Shwartzschild coordinate system

[omidj]

TL;DR

Transformation equations from Schwarzschild coordinate and metric to Minkowski space time

Is there any direct transformation equations from schwarzschild coordinate components of time and distance to a flat Minkowsky space time?
These basis vectors seem to be capable of producing the Shwarzschild metric:
et=√(1-rs/r)cosh(ct) eT +√(1-rs/r)sinh(ct) eR
er=(1/√(1-rs/r))sinh(ct) eT +(1/√(1-rs/r))cosh(ct) eR
(et&er for Schwarzschild and eT&eR for Minkowsky) But when Jacobian matrix is derived, the problem emerges ...

 

[Dale]

They are different manifolds so there is not a coordinate transform between them. Of course locally you can always find coordinates that approximate Minkowski to first order.

 

[Nugatory]

Is there any direct transformation equations from schwarzschild coordinate components of time and distance to a flat Minkowsky space time?
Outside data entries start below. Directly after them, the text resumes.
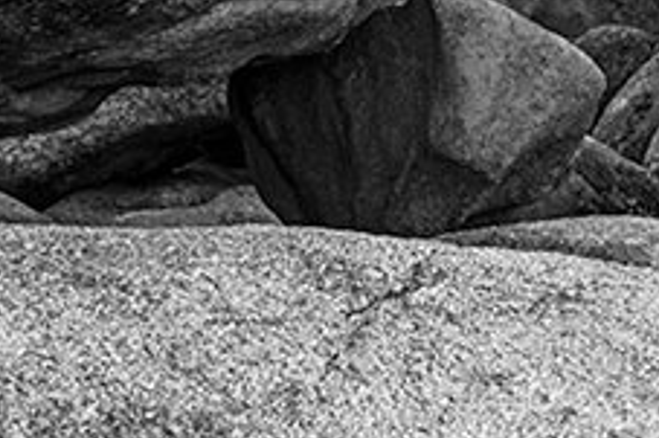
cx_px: 470
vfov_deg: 15.6
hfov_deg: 23.5
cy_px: 4
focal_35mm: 86
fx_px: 1573
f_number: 3.8
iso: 90
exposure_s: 1/40
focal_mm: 26
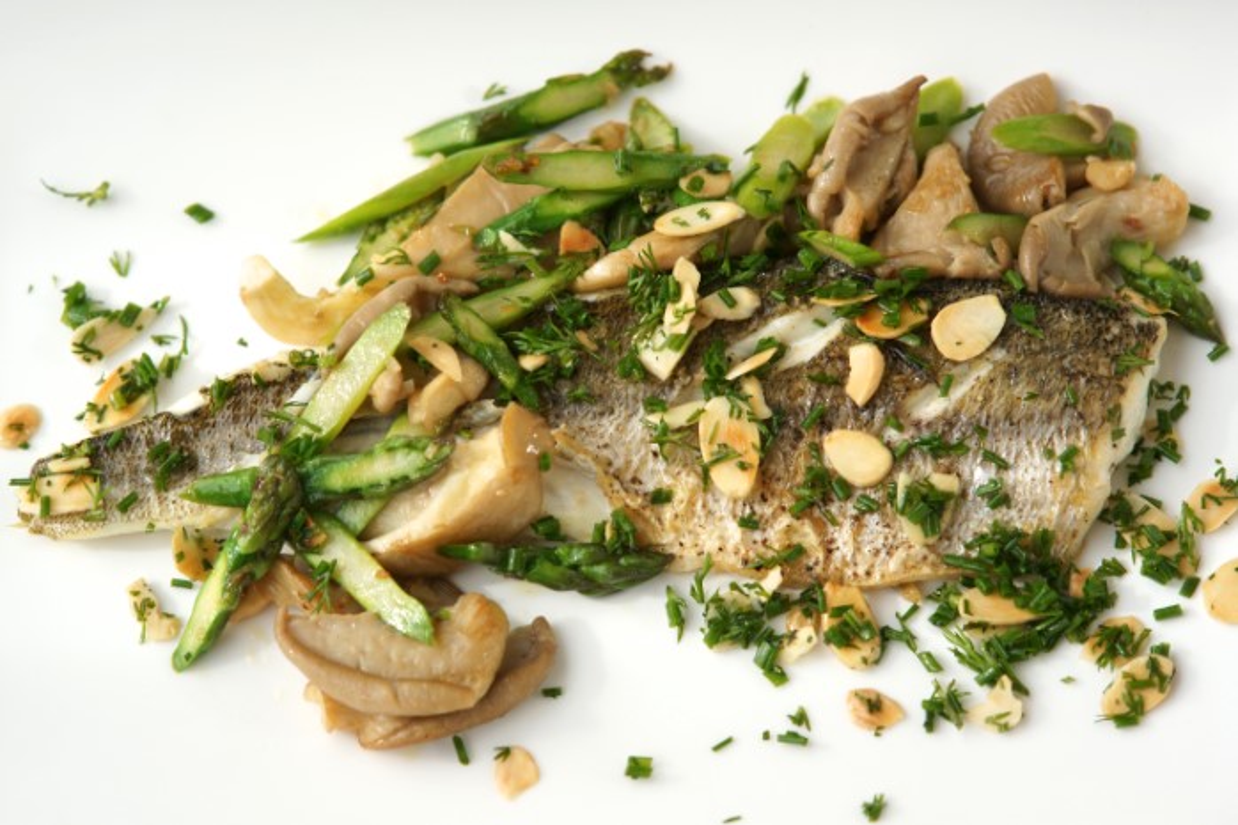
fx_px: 4641
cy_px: 412
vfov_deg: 10.2
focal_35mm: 135
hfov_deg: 15.2
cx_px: 619
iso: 200
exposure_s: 1/250
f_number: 5.6
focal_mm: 135
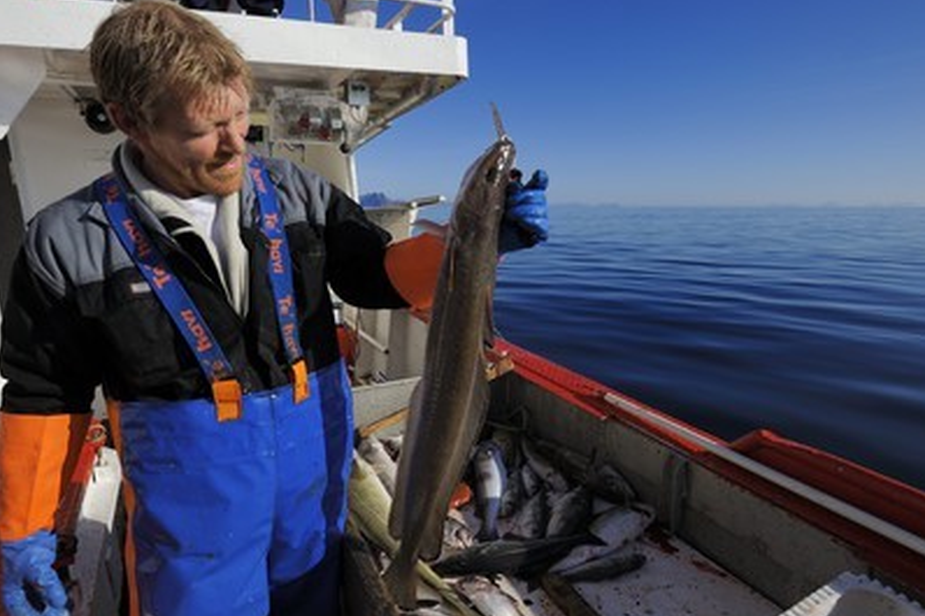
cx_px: 442
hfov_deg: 86.9
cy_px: 316
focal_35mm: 19
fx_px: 488
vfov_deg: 64.5
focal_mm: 18
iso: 200
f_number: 16
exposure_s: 1/200
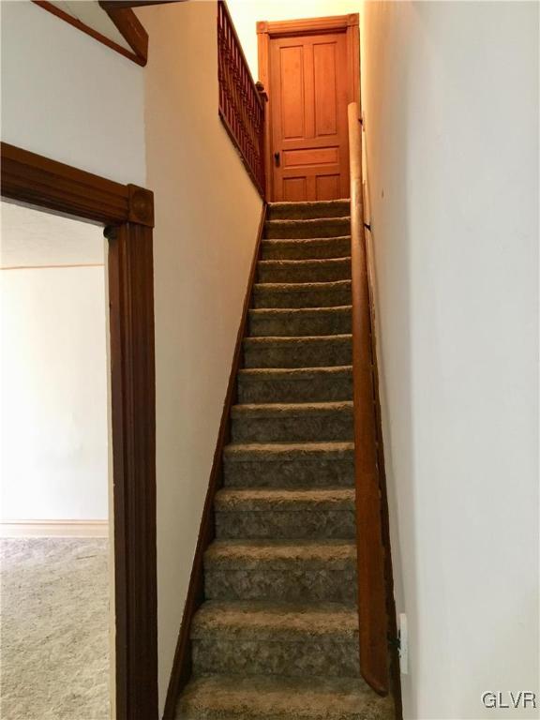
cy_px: 360
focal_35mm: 29
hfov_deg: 48.2
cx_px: 270
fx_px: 603
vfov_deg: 61.7
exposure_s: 1/15
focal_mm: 4.15
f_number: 2.2
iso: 200
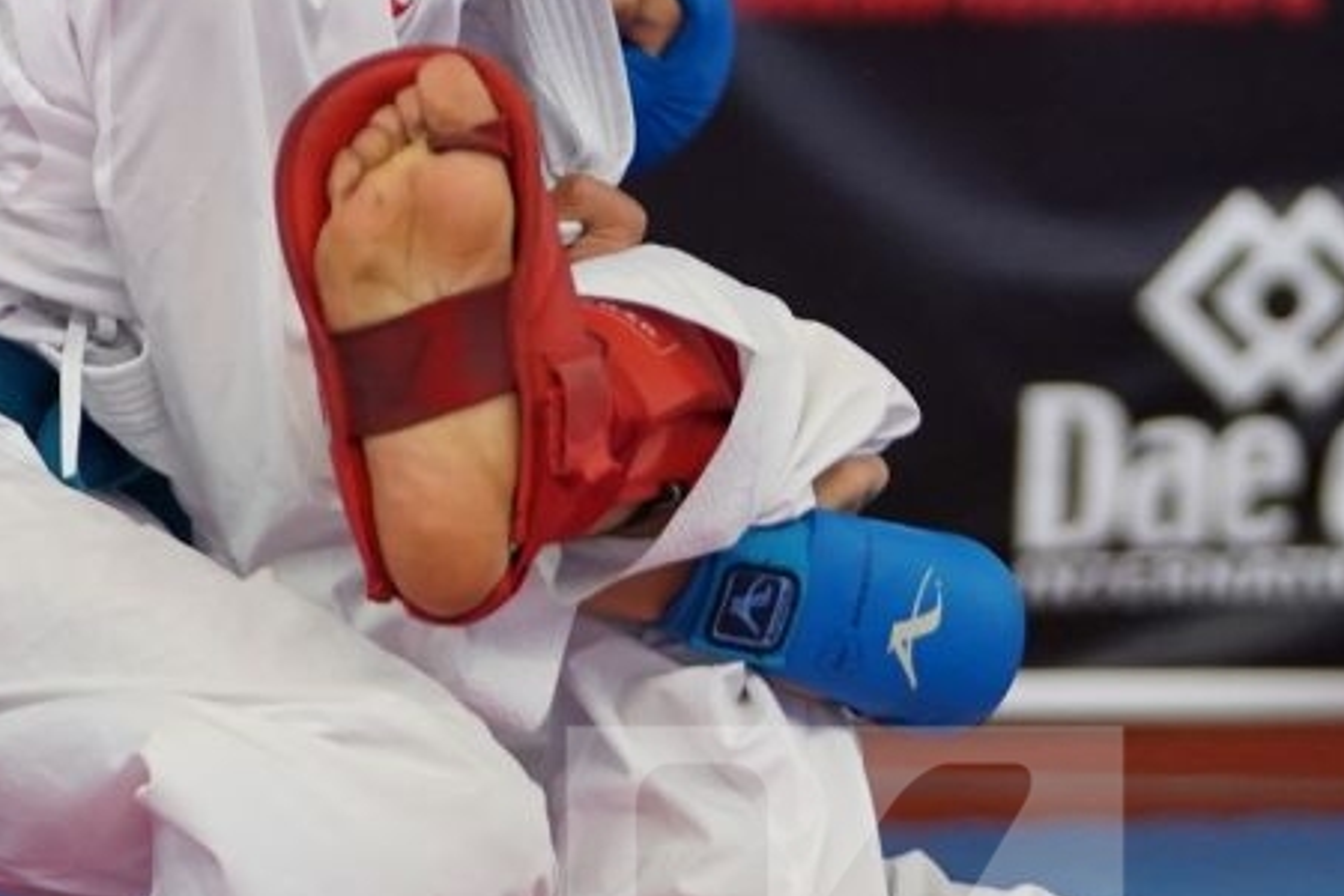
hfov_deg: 4.9
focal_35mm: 420
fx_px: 15679
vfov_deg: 3.3
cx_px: 845
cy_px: -63
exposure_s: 1/1000
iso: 1600
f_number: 2.8
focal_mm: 105
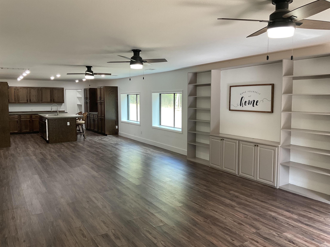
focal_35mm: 29
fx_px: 276
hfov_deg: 61.7
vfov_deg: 48.2
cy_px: 124
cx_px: 165
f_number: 1.8
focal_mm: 3
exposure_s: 1/60
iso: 50
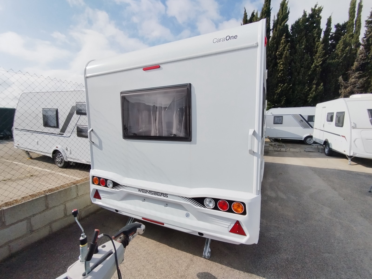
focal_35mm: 16
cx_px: 186
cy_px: 140
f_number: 2.2
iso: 50
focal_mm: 1.65
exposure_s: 1/3020
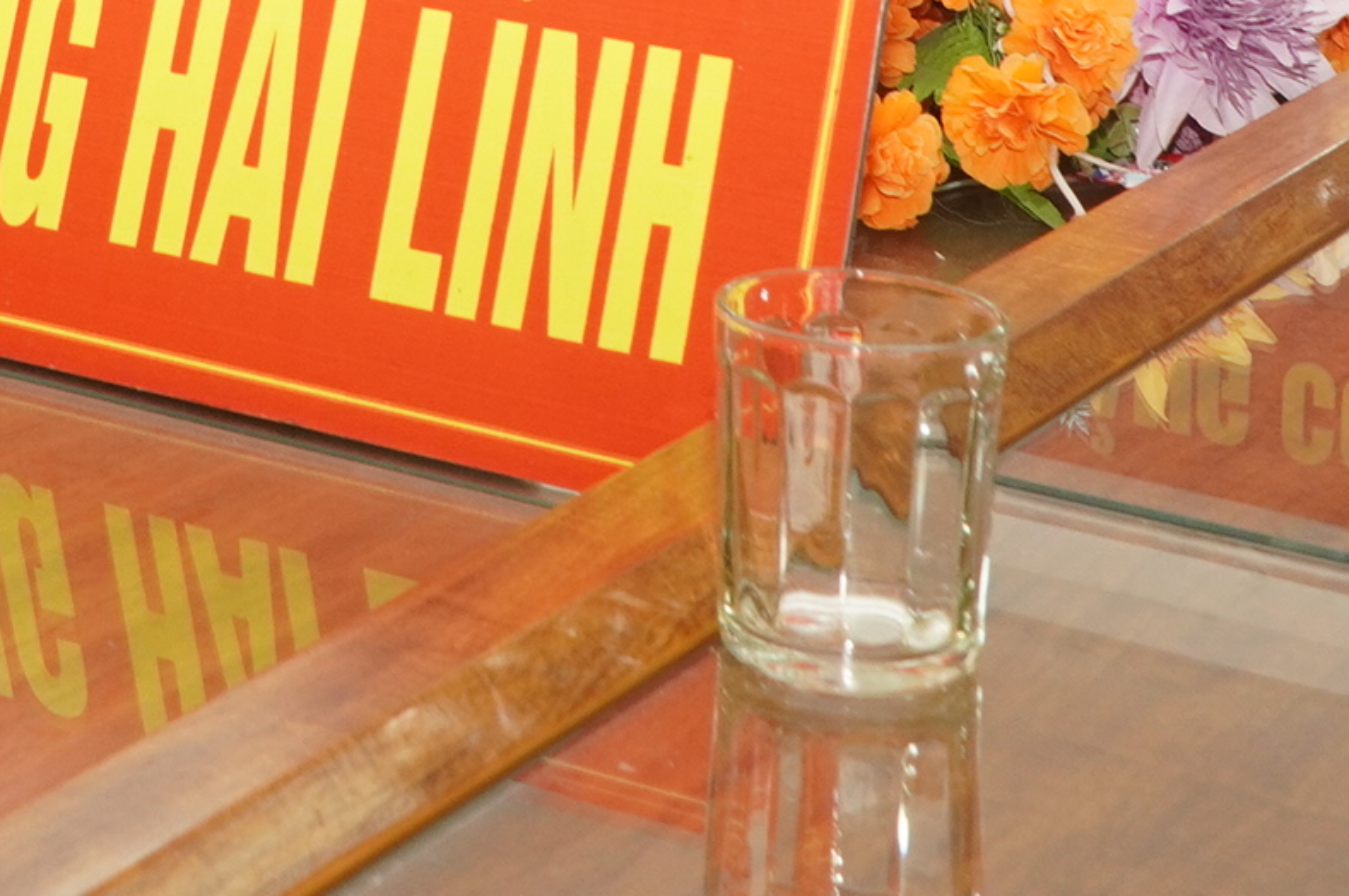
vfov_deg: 12.0
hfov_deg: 19.3
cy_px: -788
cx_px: 15
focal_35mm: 103
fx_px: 3855
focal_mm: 18
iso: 500
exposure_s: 1/60
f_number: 7.1
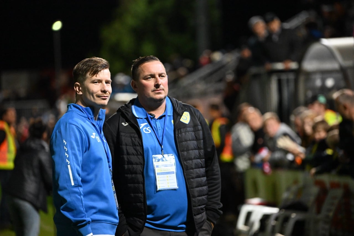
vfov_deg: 9.1
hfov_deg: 13.7
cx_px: 177
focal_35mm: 150
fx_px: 1475
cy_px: 118
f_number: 2.8
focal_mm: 150
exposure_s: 1/1600
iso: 10000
It cannot be done, for about the same reason that we cannot find a transformation between latitude and longitude on the curved surface of the earth and cartesian x-y coordinates on a euclidean plane.

We can of course ignore the curvature completely and use ordinary Minkowski polar coordinates as an approximation valid over sufficiently small regions of spacetime, analogous to the way that we treat the surface of the earth as flat across a sufficiently small area.

 

[JimWhoKnew]

Is there any direct transformation equations from schwarzschild coordinate components of time and distance to a flat Minkowsky space time?

Please use LaTeX.

As it was already said, such a transformation is impossible. Each spacetime comes with its inherent quantities that are invariant under coordinate transformations. Geodesics in Minkowski spacetime (straight lines) can intersect each other once at most. In Schwarzschild spacetime, they may do so many times (for example: circular orbits in opposite directions). No coordinate transformation can change that.
The question of equivalence up to a coordinate transformation can be a complex challenge in the general case. Sometime it is sufficient to consider a few curvature scalars. Scalar fields are invariant under coordinate transformations, like the Ricci scalar $R=R^\mu{}_\mu$ . For the example given by @Nugatory in post #3, the 2D Euclidean plane has $R=0$ , while the unit sphere has $R=2$ , which proves the claim that they are fundamentally distinct.

Edit: corrected error

 

[PeterDonis]

the Ricci scalar

Note that in Schwarzschild spacetime, which is a vacuum solution, this scalar is zero. The simplest nonzero curvature scalar in Schwarzschild spacetime is the Kretschmann scalar:

https://en.wikipedia.org/wiki/Kretschmann_scalar

 

[JimWhoKnew]

Note that in Schwarzschild spacetime, which is a vacuum solution, this scalar is zero. The simplest nonzero curvature scalar in Schwarzschild spacetime is the Kretschmann scalar:

https://en.wikipedia.org/wiki/Kretschmann_scalar

Yes. I should have mentioned it in #4.